**Exercícios propostos**
1. No texto sobre Gregório de Matos, que apelido a vertente satírica rendeu ao poeta?
2. Retome o texto sobre Gregório de Matos logo depois da última frase apresentada e dê continuidade a ele.

**Texto-fonte**
• • •

Foi poeta de muita habilidade e produziu bons textos cultistas e conceptistas. O estudioso Luiz Roncari lembra que, na larga produção do poeta baiano, é possível encontrar quase todos os elementos que são característicos do Barroco do Brasil.
Sua obra pode ser dividida em textos satíricos, líricos e sacros.
Poesia satírica
Gregório de Matos era feroz em sua vertente satírica, atividade que lhe valeu a alcunha de Boca do Inferno. Não escapava de sua lira mordaz nenhum segmento da sociedade: ricos, pobres, negros, brancos, amigos, inimigos, freiras, padres e autoridades.

• • •

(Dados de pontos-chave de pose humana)
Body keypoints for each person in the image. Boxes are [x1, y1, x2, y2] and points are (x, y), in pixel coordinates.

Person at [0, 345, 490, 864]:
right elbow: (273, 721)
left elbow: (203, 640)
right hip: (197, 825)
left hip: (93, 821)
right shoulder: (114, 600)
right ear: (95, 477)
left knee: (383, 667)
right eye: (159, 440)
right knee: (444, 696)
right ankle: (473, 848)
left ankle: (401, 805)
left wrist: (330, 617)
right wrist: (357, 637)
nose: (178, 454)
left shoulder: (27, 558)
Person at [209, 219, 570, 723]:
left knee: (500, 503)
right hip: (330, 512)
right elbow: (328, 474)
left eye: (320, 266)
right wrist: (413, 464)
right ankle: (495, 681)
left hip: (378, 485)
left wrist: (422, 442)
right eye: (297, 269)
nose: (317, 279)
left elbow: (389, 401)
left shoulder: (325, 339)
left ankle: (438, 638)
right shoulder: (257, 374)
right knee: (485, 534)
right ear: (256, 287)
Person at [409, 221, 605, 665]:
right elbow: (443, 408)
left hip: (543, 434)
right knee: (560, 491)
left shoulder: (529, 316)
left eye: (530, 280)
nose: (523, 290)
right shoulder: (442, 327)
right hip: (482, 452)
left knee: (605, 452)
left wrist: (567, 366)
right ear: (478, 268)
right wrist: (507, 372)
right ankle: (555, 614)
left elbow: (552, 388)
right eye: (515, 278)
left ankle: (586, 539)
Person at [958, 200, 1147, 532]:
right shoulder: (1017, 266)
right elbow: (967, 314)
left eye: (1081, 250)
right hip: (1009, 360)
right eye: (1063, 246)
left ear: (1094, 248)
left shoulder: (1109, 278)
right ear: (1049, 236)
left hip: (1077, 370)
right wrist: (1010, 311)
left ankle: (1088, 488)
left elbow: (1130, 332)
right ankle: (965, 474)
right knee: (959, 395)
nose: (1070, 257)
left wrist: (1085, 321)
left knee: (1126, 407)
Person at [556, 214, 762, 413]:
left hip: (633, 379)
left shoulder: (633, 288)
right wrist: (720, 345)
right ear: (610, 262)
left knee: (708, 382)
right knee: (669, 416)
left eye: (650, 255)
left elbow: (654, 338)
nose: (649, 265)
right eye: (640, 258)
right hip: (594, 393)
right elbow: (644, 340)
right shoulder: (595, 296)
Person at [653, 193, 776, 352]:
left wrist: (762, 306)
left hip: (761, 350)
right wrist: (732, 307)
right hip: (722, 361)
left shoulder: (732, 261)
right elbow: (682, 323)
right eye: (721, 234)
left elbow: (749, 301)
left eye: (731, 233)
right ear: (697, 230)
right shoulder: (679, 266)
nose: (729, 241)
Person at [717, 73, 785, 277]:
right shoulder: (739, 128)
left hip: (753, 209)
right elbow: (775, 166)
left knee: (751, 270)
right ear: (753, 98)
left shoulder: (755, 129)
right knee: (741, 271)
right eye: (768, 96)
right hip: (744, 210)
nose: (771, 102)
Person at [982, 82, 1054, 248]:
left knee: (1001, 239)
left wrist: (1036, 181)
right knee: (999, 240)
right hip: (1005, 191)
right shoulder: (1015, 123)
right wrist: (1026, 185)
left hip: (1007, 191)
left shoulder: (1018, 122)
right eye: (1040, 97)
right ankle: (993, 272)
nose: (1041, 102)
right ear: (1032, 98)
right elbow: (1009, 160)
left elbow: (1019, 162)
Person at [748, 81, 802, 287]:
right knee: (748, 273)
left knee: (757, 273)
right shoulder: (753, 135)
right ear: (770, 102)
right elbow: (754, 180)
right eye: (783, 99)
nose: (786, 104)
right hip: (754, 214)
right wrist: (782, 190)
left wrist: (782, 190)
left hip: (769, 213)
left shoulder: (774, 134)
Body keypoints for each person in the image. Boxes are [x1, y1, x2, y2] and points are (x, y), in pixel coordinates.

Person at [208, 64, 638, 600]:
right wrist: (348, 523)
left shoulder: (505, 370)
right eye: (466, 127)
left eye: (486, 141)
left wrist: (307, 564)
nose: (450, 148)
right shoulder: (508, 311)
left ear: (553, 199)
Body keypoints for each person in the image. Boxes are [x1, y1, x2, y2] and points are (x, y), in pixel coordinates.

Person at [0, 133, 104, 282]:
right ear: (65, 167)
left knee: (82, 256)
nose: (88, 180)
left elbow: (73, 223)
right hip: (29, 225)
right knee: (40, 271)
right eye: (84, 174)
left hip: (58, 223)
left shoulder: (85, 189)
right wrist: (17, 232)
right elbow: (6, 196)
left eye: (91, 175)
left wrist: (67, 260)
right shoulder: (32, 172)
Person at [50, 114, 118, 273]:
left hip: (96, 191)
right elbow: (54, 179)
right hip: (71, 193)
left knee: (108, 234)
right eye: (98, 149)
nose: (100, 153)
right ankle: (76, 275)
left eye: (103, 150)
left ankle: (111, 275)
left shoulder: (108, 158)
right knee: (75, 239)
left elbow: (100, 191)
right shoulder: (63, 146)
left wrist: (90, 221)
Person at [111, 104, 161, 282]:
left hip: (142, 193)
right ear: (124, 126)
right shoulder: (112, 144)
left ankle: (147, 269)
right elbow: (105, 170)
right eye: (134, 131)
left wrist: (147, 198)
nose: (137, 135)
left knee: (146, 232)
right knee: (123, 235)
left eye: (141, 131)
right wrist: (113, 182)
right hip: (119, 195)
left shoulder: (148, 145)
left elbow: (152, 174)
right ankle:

• • •

**Respostas**
1. Boca do Inferno.

2.
O motivo de seus ataques direcionarem-se a diferentes classes deve-se ao fato de Gregório, filho da parcela considerada nobre na Bahia (mas em franco declínio), ter presenciado enormes mudanças estruturais na sociedade. A partir da abertura dos portos ao comércio dos navios estrangeiros e do fim da proteção aos senhores de engenho, houve muitas reviravoltas sociais.
Vejamos este trecho de um poema em que Gregório de Matos satiriza o governador Câmara Coutinho.
Nariz de embono
Com tal sacada,
Que entra na escada
Duas horas primeiro
Que seu dono.
O poeta também lança suas críticas à cidade da Bahia. Segundo ele, após a abertura dos portos aos estrangeiros, ela abriga os que vêm de fora e esquece os filhos “naturais”:
Senhora Dona Bahia,
nobre e opulenta cidade,
madrasta dos naturais,
e dos estrangeiros madre.
Como lembra Luiz Roncari, apesar de Gregório ter sido, algumas vezes, perseguido por causa de suas sátiras na época em que as escreveu, a sociedade aceitava e tolerava a difusão de textos satíricos, que eram vistos como uma forma de tentar corrigir certos erros e manter a ordem.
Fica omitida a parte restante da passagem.